*TESTO DI STUDIO:*
------
2) La Dignità del Limite: L’autorità del testimone
Si può essere credibili convivendo con l’incertezza? Il Vangelo secondo Matteo (28,16-20) non nasconde le esitazioni di chi era presente sul monte della Galilea: l’adorazione conviveva drammaticamente con il dubbio più crudo. Questa ammissione rivela che la credibilità non risiede nella perfezione etica, nella statura morale superiore o nell'assenza di incertezze.
Se il Risorto avesse cercato l'impeccabilità, avrebbe scelto figure prive di sbavature. Invece, affida il futuro a persone che portano l'incertezza nel cuore della loro scelta. Essere testimoni oggi non significa sbandierare certezze granitiche, ma accettare la fragilità come unico spazio reale in cui la novità può accadere e il coraggio di camminare insieme ai dubbi, mostrando che si può vivere con speranza anche nelle contraddizioni del quotidiano.
- In un tempo che esige certezze granitiche e performance impeccabili, possiamo recuperare il valore del testimone che non nasconde le proprie imperfezioni, ma le abita come spazi di accoglienza? Può la nostra fragilità, una volta sottratta al senso di colpa, divenire il luogo in cui si manifesta la novità della speranza?
3) La custodia della Storia: la fine dell’alibi verticale
Cosa resta della verticalità se siamo noi a dover gestire il presente? Gli Atti degli Apostoli (1,1-11) ci mostrano il monito degli angeli che distolgono lo sguardo dei discepoli dall'astrazione del cielo per riconsegnarli alla storia. Questo richiamo ("Perché state a guardare il cielo?") agisce come una severa interruzione di ogni deriva nostalgica o spiritualistica.
L’Ascensione ci impedisce di rifugiarci nella nostalgia di un cielo vuoto e ci consegna la custodia della terra. La promessa di una vicinanza che dura "tutti i giorni" non annulla la distanza, ma la riempie di senso concreto. L'azione divina non è più un intervento che piove dall'alto, ma una responsabilità affidata alla nostra umanità. La verticalità si piega sull'orizzonte: non c'è più un altrove dove fuggire per evitare l'impegno.
- Se la promessa di una presenza che non ci lascia mai non elimina le difficoltà, ma le rende significative, come cambia il nostro modo di affrontare i momenti di crisi? Siamo pronti a smettere di aspettare un miracolo e a diventare noi, con scelte oneste e concrete, la risposta alle difficoltà?
Verso la pienezza
Celebrare la Solennità dell’Ascensione significa accogliere la rivelazione della Lettera agli Efesini: la pienezza di Cristo che, asceso al Padre, diventa capo del corpo che è la Chiesa, operante nel tempo. Non è più il tempo di attendere un intervento prodigioso che risolva le crisi esterne, ma di accogliere una Presenza che ci abilita all'azione.
La domanda finale non è più dove sia finito il Signore, ma dove siamo finiti noi: siamo pronti ad accettare che la nostra onestà, con tutti i suoi limiti, sia per Lui uno strumento più prezioso di una presunta e sterile perfezione? Non dobbiamo più attendere il cielo, ma rendere il cielo presente attraverso lo spessore della nostra umanità.
------
*ESTRATTI DI DATI:*
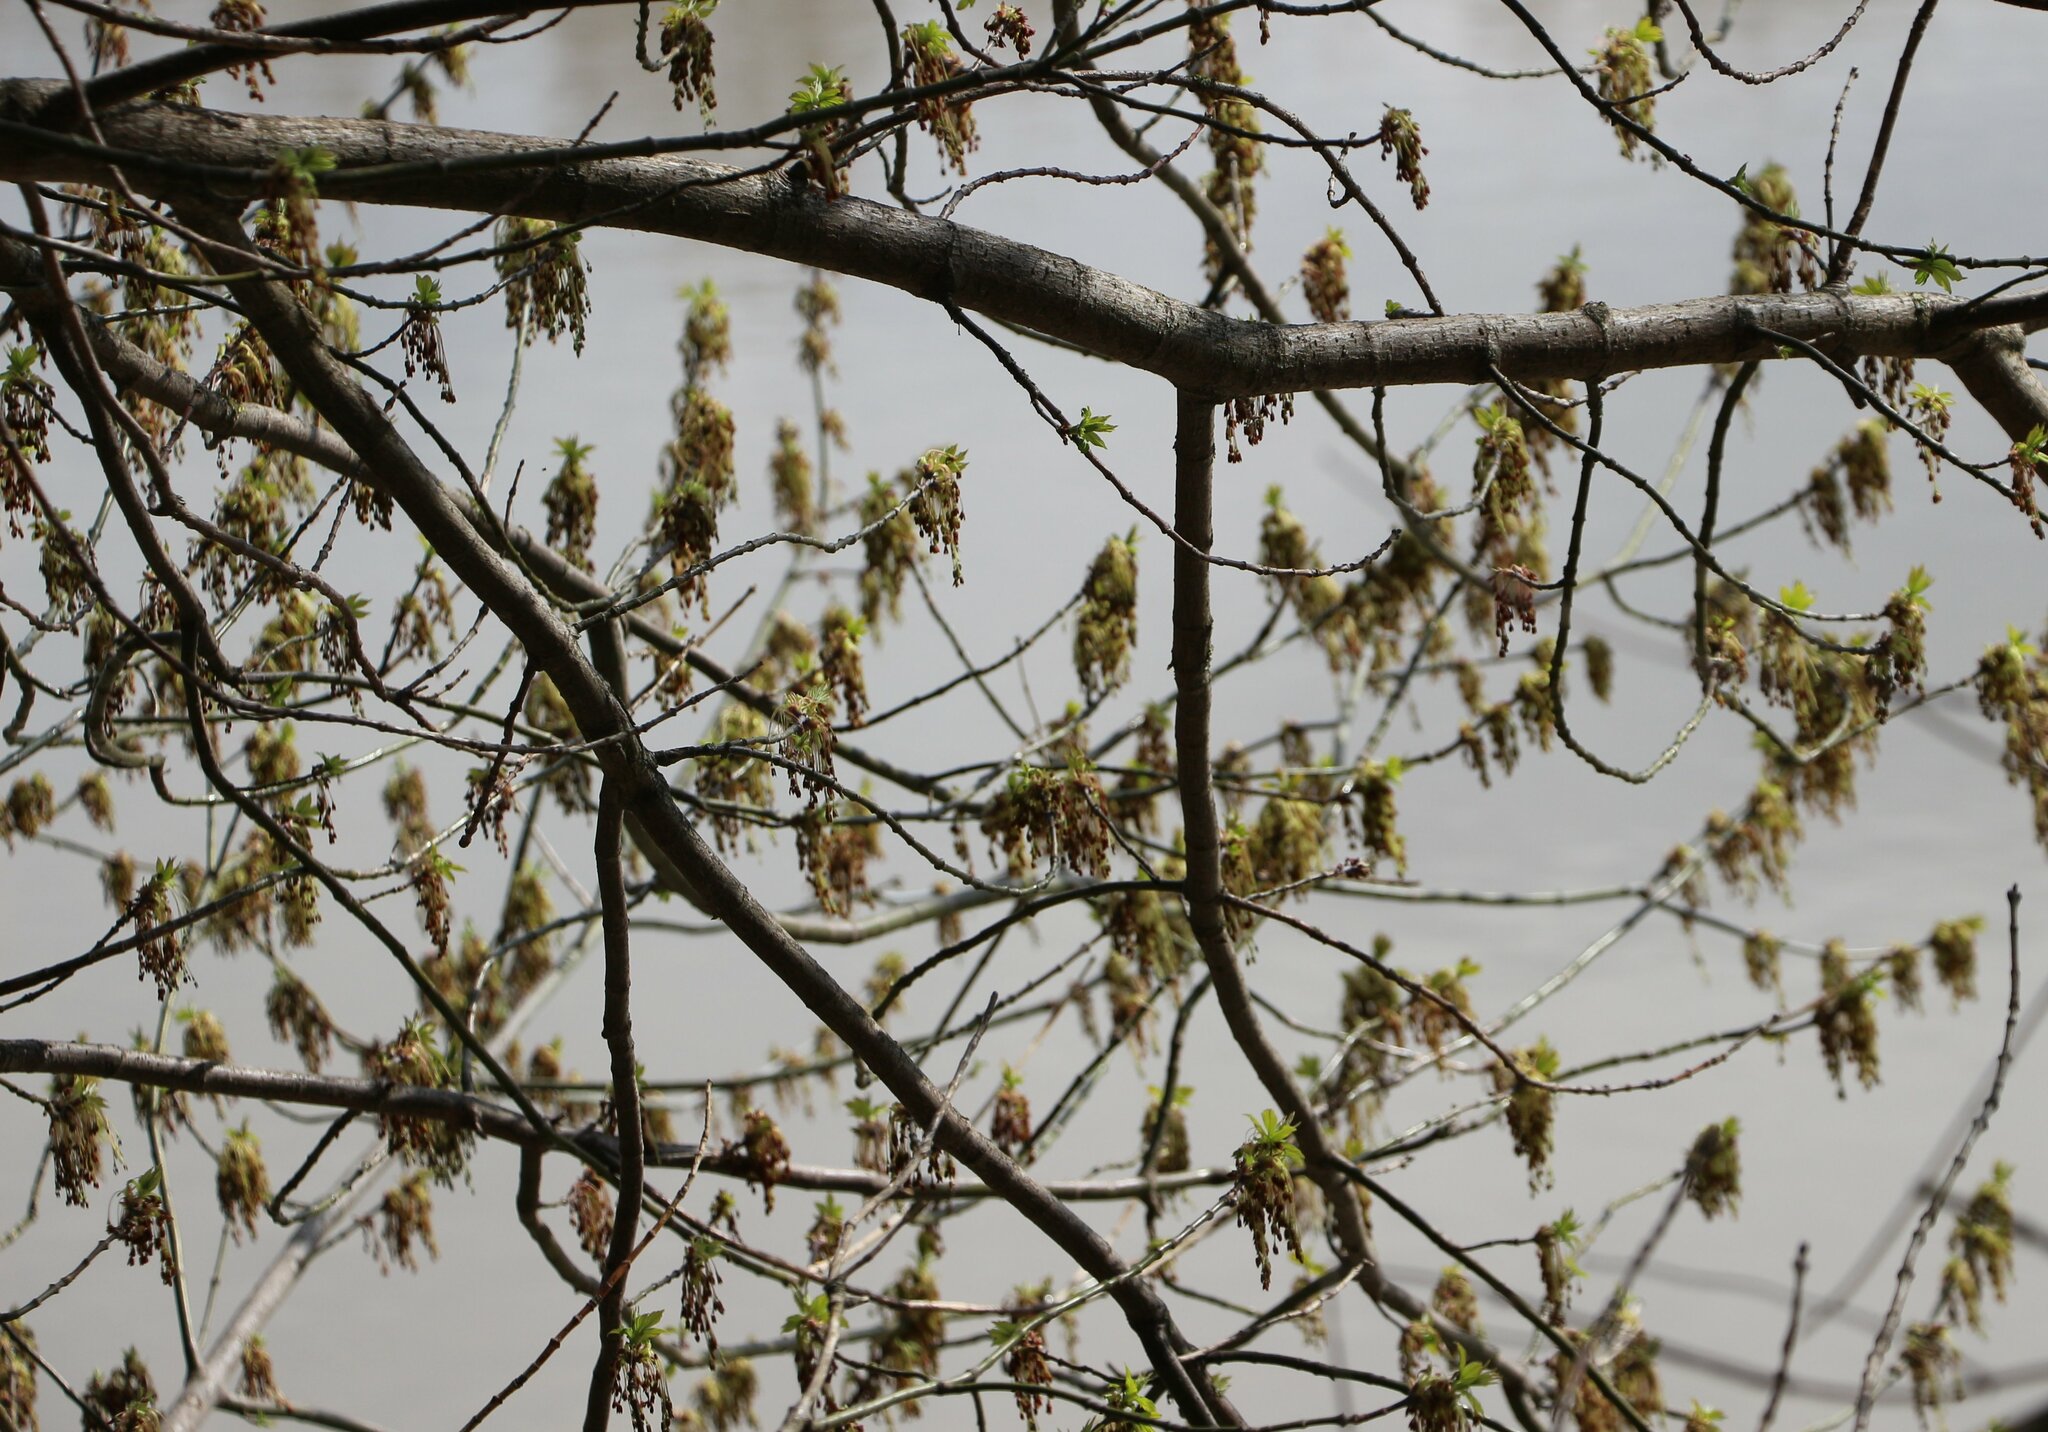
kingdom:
------
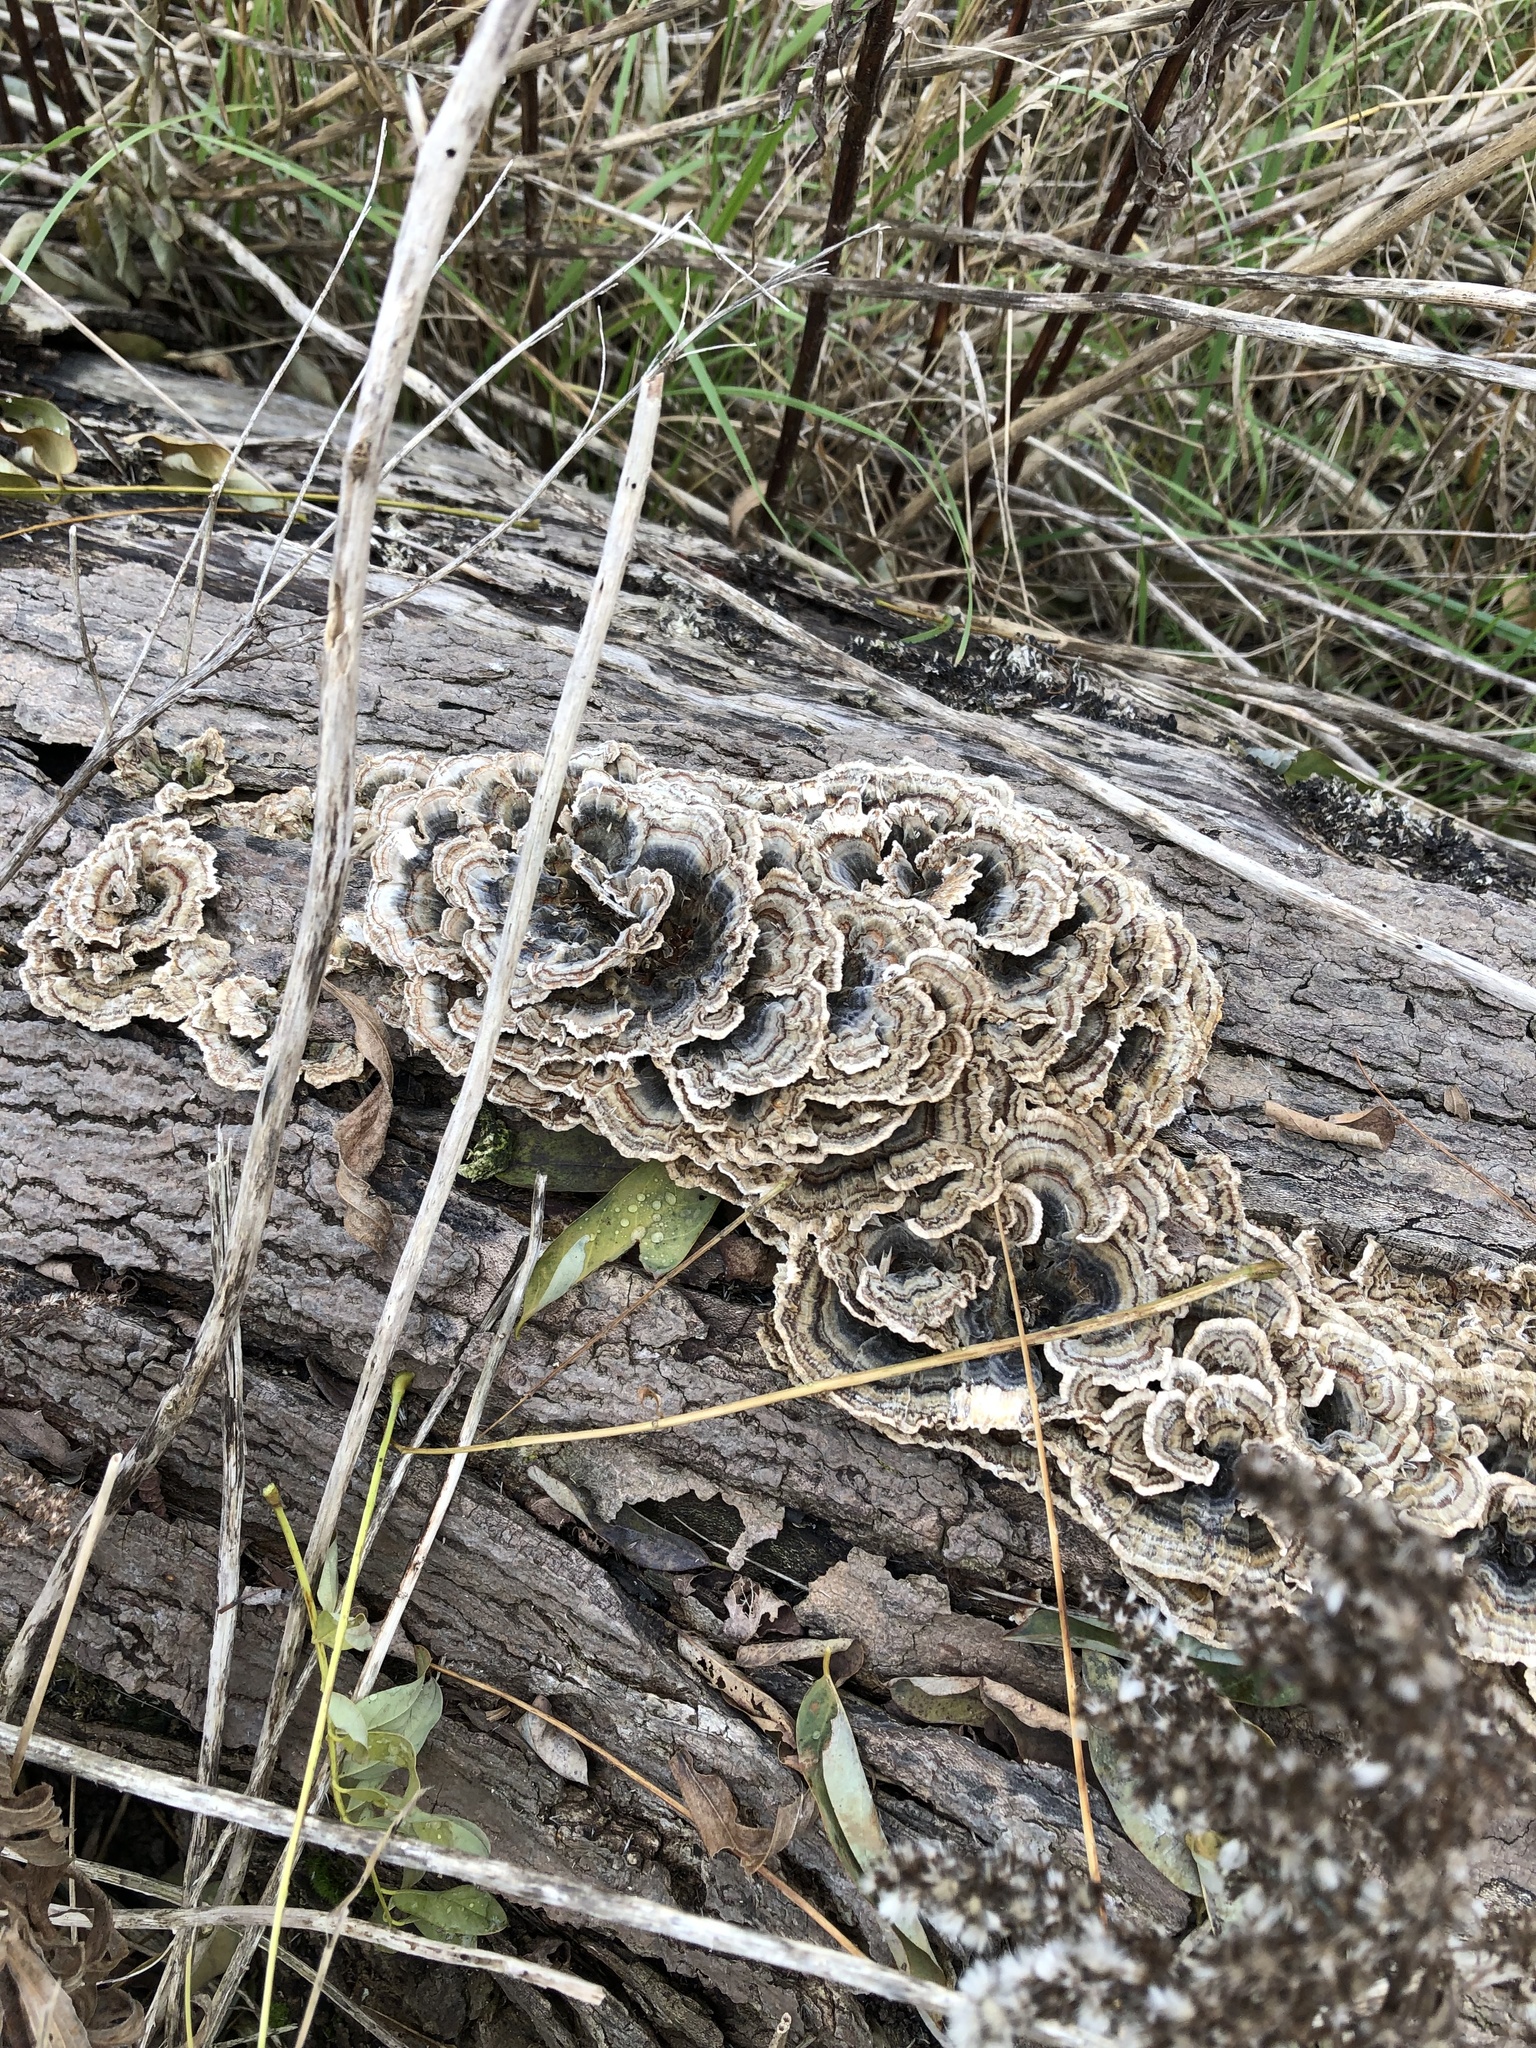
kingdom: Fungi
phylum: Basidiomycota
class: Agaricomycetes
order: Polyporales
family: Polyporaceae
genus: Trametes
------
*COSA FARE:* Per favore, indica se ciascuna affermazione concorda con il testo sull'Ascensione, rispondendo sì o no e citando le parole decisive: (a) il Vangelo secondo Matteo nasconde le esitazioni dei presenti sul monte; (b) la credibilità non sta nella perfezione etica; (c) gli angeli rivolgono lo sguardo dei discepoli verso il cielo. Le voci raccolte sopra non servono.

*RISPOSTA:*
(a) No: «non nasconde le esitazioni di chi era presente sul monte della Galilea».
(b) Sì: «la credibilità non risiede nella perfezione etica».
(c) No: «distolgono lo sguardo dei discepoli dall'astrazione del cielo per riconsegnarli alla storia».